Evangelical Theocracy: The Moral Weaponization of Politics
Evangelical Christian nationalism increasingly wields religion as a blunt political tool. Unlike the civil religion of past social justice leaders, contemporary evangelical politics positions America explicitly as a “Christian nation,” rejecting secular pluralism and non-Christian identities as threats. Under the guise of “religious freedom,” this political theocracy seeks the legal sanction to discriminate, marginalizing communities historically protected by DEI policies.

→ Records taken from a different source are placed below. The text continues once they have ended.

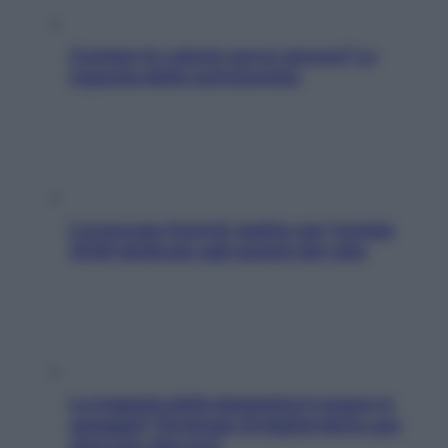
Contare le calorie serve ancora? La
risposta della nutrizionista
L’oroscopo food di Jupiter per l’estate
2026 dedicato agli amanti del cibo
La trappola della dopamina ti segue in
spiaggia? Strategie di digital detox per
staccare davvero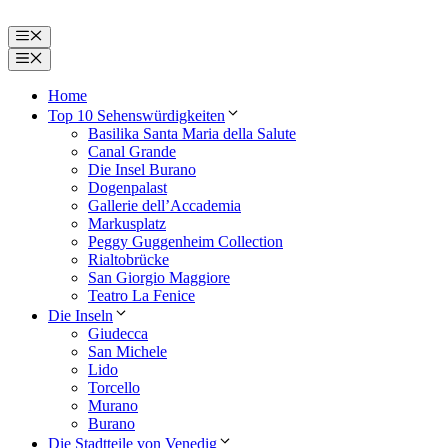
Zum
Inhalt
Menü
springen
Menü
Home
Top 10 Sehenswürdigkeiten
Basilika Santa Maria della Salute
Canal Grande
Die Insel Burano
Dogenpalast
Gallerie dell’Accademia
Markusplatz
Peggy Guggenheim Collection
Rialtobrücke
San Giorgio Maggiore
Teatro La Fenice
Die Inseln
Giudecca
San Michele
Lido
Torcello
Murano
Burano
Die Stadtteile von Venedig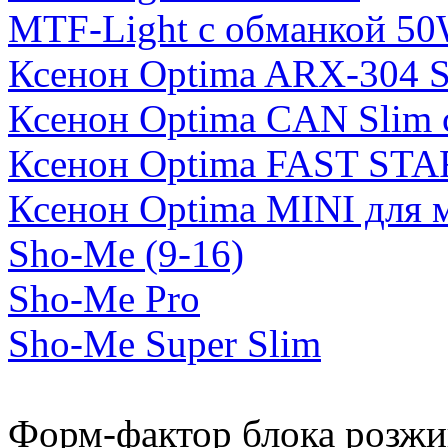
MTF-Light с обманкой 5
Ксенон Optima ARX-304 S
Ксенон Optima CAN Slim 
Ксенон Optima FAST STA
Ксенон Optima MINI для 
Sho-Me (9-16)
Sho-Me Pro
Sho-Me Super Slim
Форм-фактор блока розжи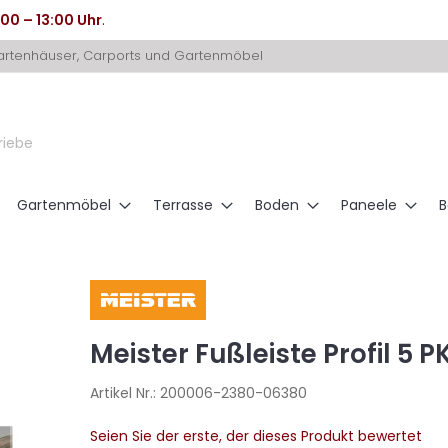
:00 – 13:00 Uhr
.
Gartenhäuser, Carports und Gartenmöbel
riebe
Gartenmöbel
Terrasse
Boden
Paneele
B
Meister Fußleiste Profil 5
Artikel Nr.:
200006-2380-06380
Seien Sie der erste, der dieses Produkt bewertet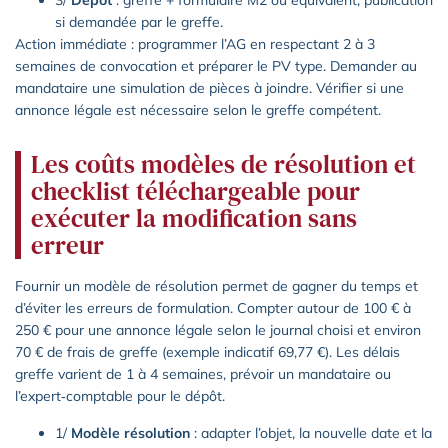
si demandée par le greffe.
Action immédiate : programmer l’AG en respectant 2 à 3
semaines de convocation et préparer le PV type. Demander au
mandataire une simulation de pièces à joindre. Vérifier si une
annonce légale est nécessaire selon le greffe compétent.
Les coûts modèles de résolution et
checklist téléchargeable pour
exécuter la modification sans
erreur
Fournir un modèle de résolution permet de gagner du temps et
d’éviter les erreurs de formulation. Compter autour de 100 € à
250 € pour une annonce légale selon le journal choisi et environ
70 € de frais de greffe (exemple indicatif 69,77 €). Les délais
greffe varient de 1 à 4 semaines, prévoir un mandataire ou
l’expert‑comptable pour le dépôt.
1/
Modèle résolution
: adapter l’objet, la nouvelle date et la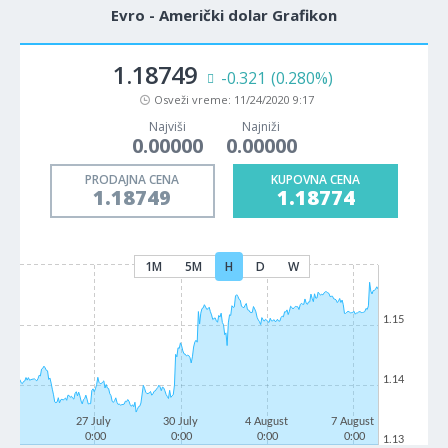
Evro - Američki dolar Grafikon
1.18749
-0.321
(0.280%)
Osveži vreme:
11/24/2020 9:17
Najviši
Najniži
0.00000
0.00000
PRODAJNA CENA
KUPOVNA CENA
1.18749
1.18774
1M
5M
H
D
W
1.15
1.14
27 July
30 July
4 August
7 August
0:00
0:00
0:00
0:00
1.13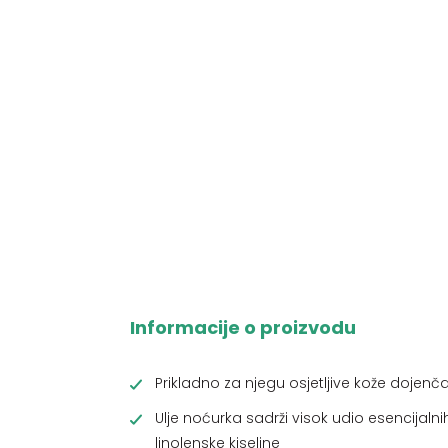
Informacije o proizvodu
Prikladno za njegu osjetljive kože dojenča
Ulje noćurka sadrži visok udio esencijaln
linolenske kiseline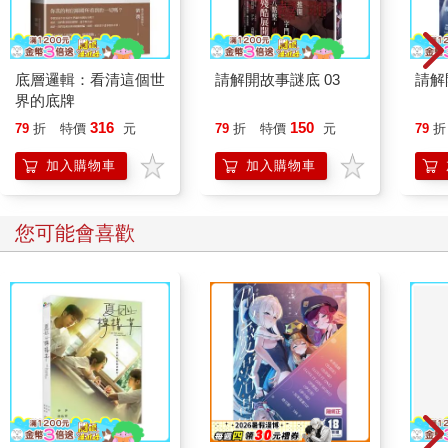
但我蹲在地上，和大蜥蜴對視。大蜥蜴十分鎮定，先是看了我一
陣，接著扭一扭粗壯的脖子，轉過頭去，挪移身子準備離開。我
跟在牠後頭，牠走了幾步又回頭看，像是在警告我。最後，牠在
走進樹叢之前，忽然把脖子抬高，大嘴一張，把一朵垂墜的紅色
底層邏輯：看清這個世
請解開故事謎底 03
請解
朱槿花吞了下去。牠目視著另外幾朵位置比較高的花，大嘴又一
界的底牌
張，但身體卻無法再抬高了，牠的脖子最多就只能伸到這個程
316
150
79
折
特價
元
79
折
特價
元
79
折
度。
我幫牠把花摘了下來，放在牠的頭頂上。
加入購物車
加入購物車
大蜥蜴不動聲色地瞪著我，不知如何反應，停格幾秒後搖擺著身
子走進樹叢裡。我怪牠不但不感激，還敢忿忿不平地離開，好像
在氣我多管閒事一樣。但牠頭上那朵鮮豔的紅花，仍牢牢地蓋在
您可能會喜歡
牠的頭上。這下，大蜥蜴變成了三八阿花，惹得我在旁呵呵大
笑。
爸媽兩人無視大蜥蜴，他們待在旅館的房間裡默不出聲。他們也
無視每天掛在樹上的黑色猴子。當地人稱這種猴子叫「吼猴」，
因為牠們的叫聲深厚綿長，在很遠的地方都聽得到。儘管吼猴不
斷發出如恐龍般的鳴叫，但爸媽彷彿還是什麼都聽不到，整趟旅
程兩人都保持著沉默。旅館房間內安靜緊張，像是大雨來臨前的
氣氛─空氣飄浮著鐵鏽般的氣味，白蟻都飛到了燈前，但外頭的
世界卻暗了下來，靜悄悄一片，彷彿這世間的萬物都屏住氣息，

White Supremacy: The Operating System of National Memory
White supremacy, in its structural form, acts as the invisible backbone to these attacks on diversity. It systematically erases history and identity through legislative bans on critical race theory, defunding diversity programs, and censoring multicultural education. This ideological shift aims to restore whiteness as the default identity, delegitimizing representation and equity as radical threats rather than fundamental democratic ideals. People of color, LGBTQ+ communities, and other marginalized groups are recast as obstacles rather than equal citizens, reinforcing existing power dynamics.
Capitalism: Profiting from Division
Capitalism, particularly its neoliberal iteration, thrives on inequality and social fragmentation. DEI initiatives, which challenge the unequal distribution of power and resources, are naturally antagonistic to such a system. Corporations increasingly retreat from DEI commitments, not only due to external political pressure but because meaningful diversity efforts undermine entrenched economic hierarchies. The rollback of DEI aligns corporate interests with reactionary politics, prioritizing profit and stability over social equity.
The Illusion of Merit, the Machinery of Control
Together, evangelical theocracy, white supremacy, and capitalism create a powerful illusion—that racial and economic dominance reflect natural merit. This illusion is intoxicating, leading individuals to support policies actively detrimental to their interests, seeking validation in dominance rather than solidarity. Thus, the phrase “white supremacy is a hell of a drug” becomes an apt metaphor, highlighting the addictive nature of power and the difficulty in dismantling entrenched systems.
Wrapping it up: Detoxing the Republic
To counteract this regressive triad, we must rigorously confront these intersecting forces. Genuine democratic revival requires challenging the narrative that pluralism threatens societal stability, that equity is zero-sum, and that power inherently belongs to a single race, faith, or economic class. Until such confrontation occurs, America remains trapped in cycles of reaction and relapse, fearing the profound liberation that true equity and inclusivity might ultimately bring.